## What this task involves
Look through the listing below for the string "down". Show each line where it occurs.

## Data for the task
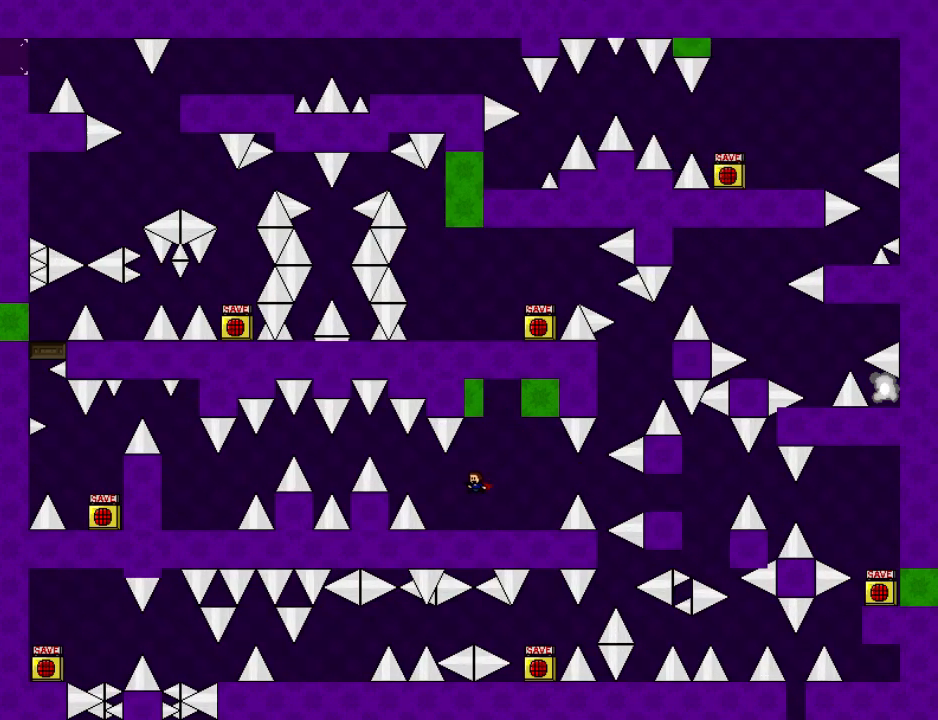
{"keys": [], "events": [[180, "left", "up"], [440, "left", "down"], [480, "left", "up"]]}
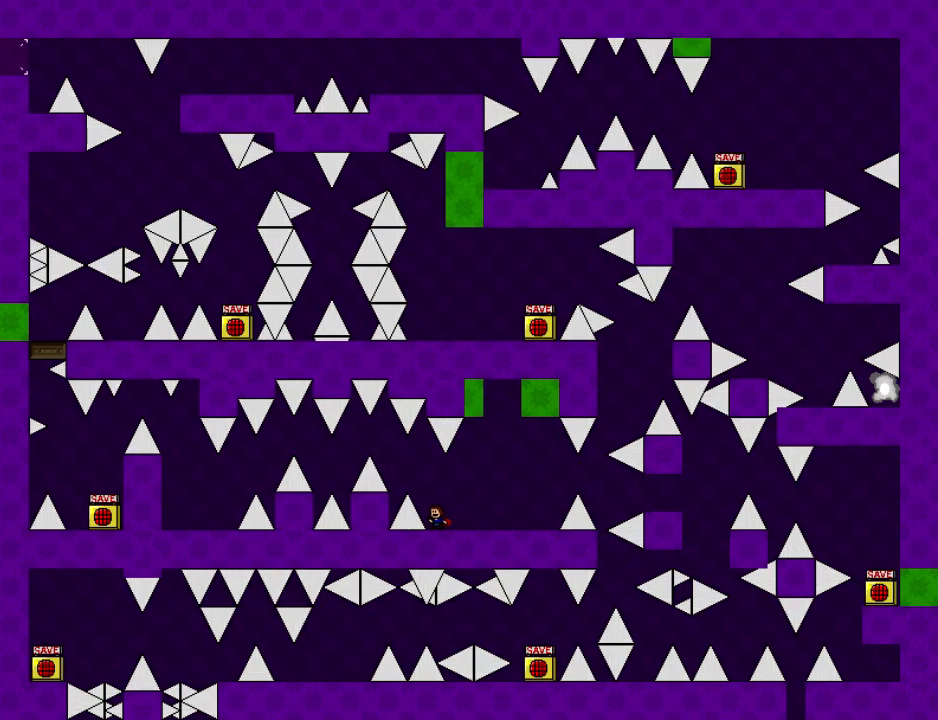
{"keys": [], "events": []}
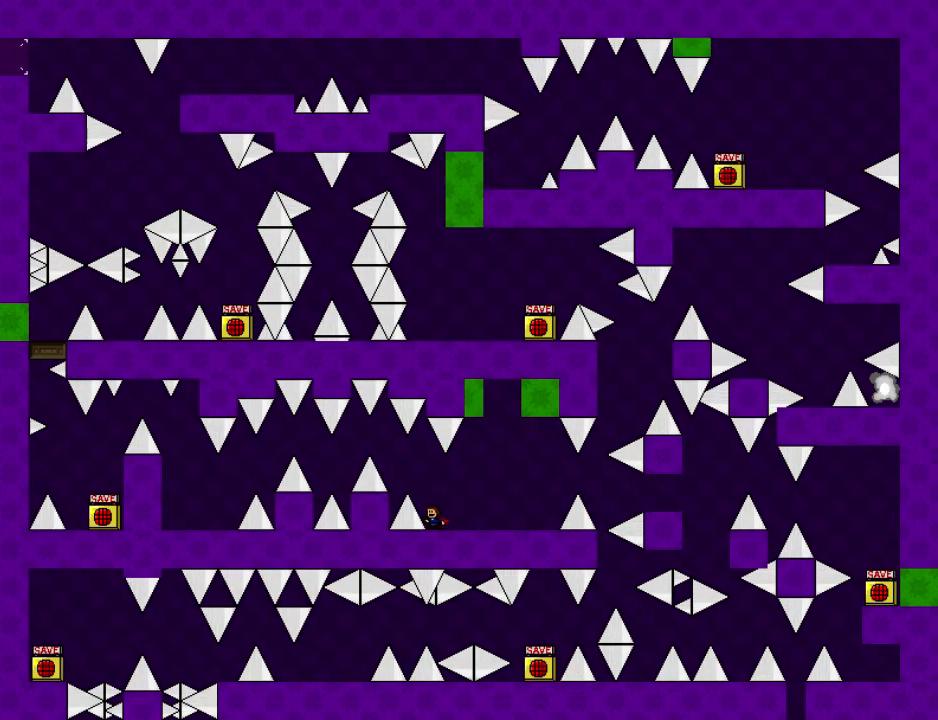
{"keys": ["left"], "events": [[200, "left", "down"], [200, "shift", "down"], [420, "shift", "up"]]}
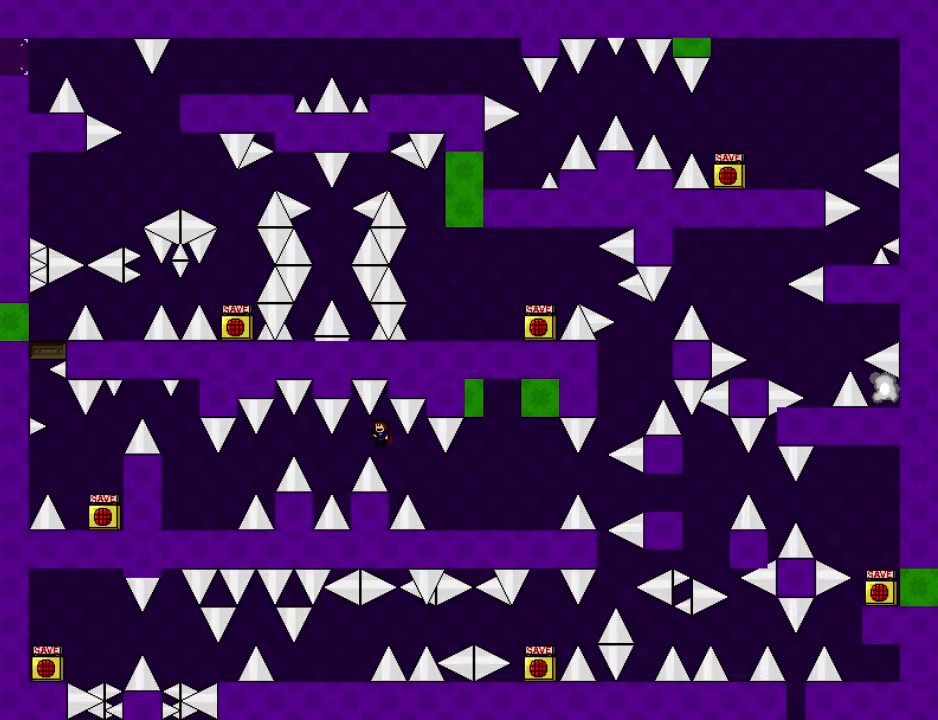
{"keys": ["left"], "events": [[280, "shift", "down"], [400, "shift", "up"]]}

* * *

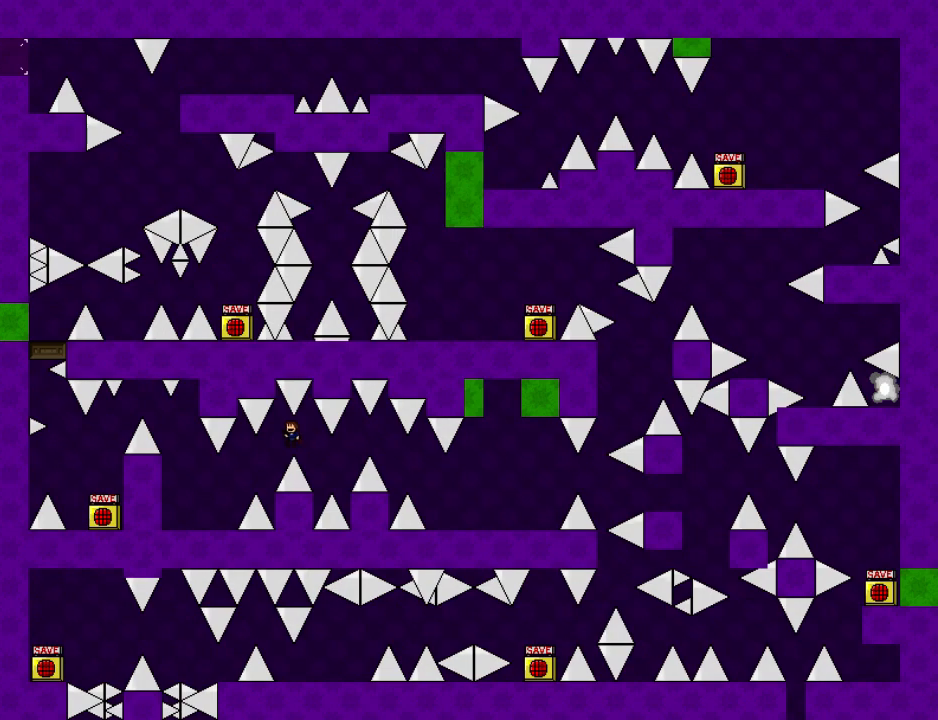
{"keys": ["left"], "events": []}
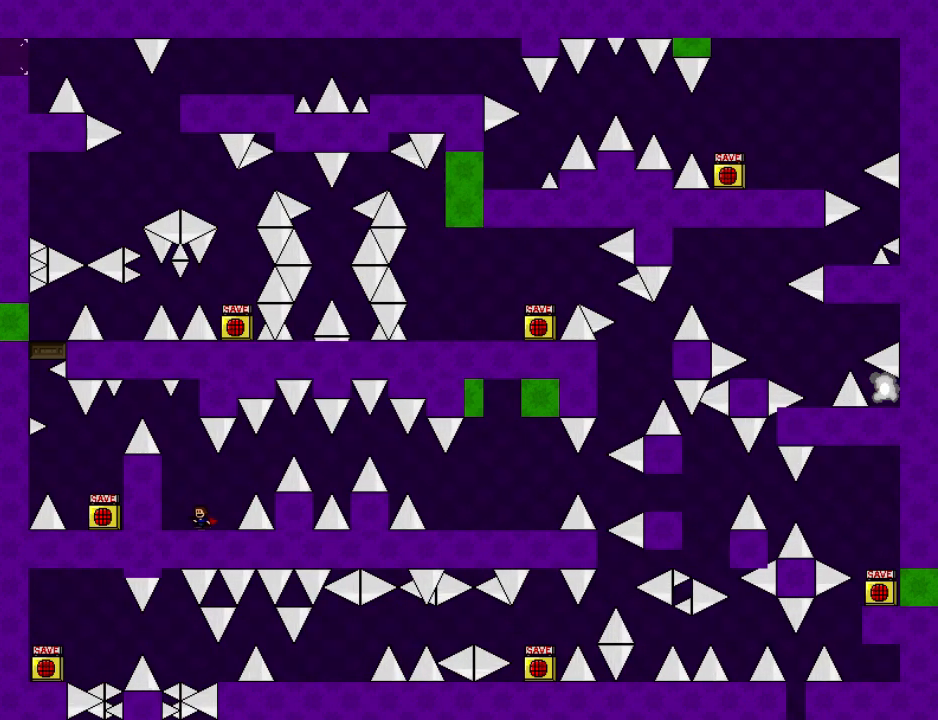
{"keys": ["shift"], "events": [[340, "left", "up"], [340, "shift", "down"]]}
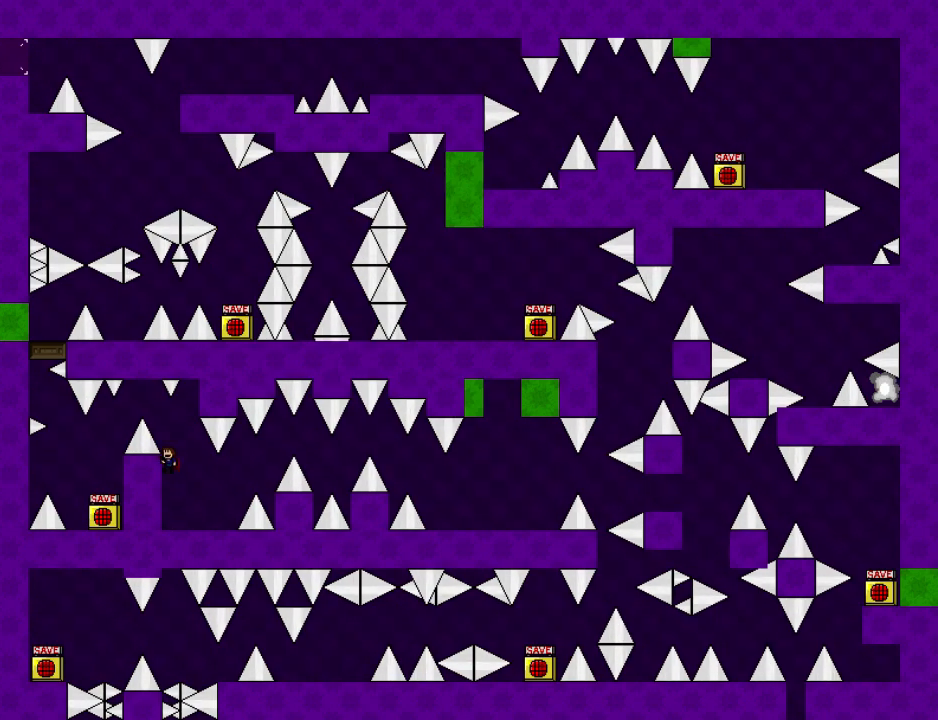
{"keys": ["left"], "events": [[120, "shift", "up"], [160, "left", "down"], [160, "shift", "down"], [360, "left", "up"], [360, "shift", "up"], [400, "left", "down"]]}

## Exercise result
{"keys": [], "events": [[180, "left", "up"], [440, "left", "down"], [480, "left", "up"]]}
{"keys": ["left"], "events": [[200, "left", "down"], [200, "shift", "down"], [420, "shift", "up"]]}
{"keys": ["left"], "events": [[280, "shift", "down"], [400, "shift", "up"]]}
{"keys": ["shift"], "events": [[340, "left", "up"], [340, "shift", "down"]]}
{"keys": ["left"], "events": [[120, "shift", "up"], [160, "left", "down"], [160, "shift", "down"], [360, "left", "up"], [360, "shift", "up"], [400, "left", "down"]]}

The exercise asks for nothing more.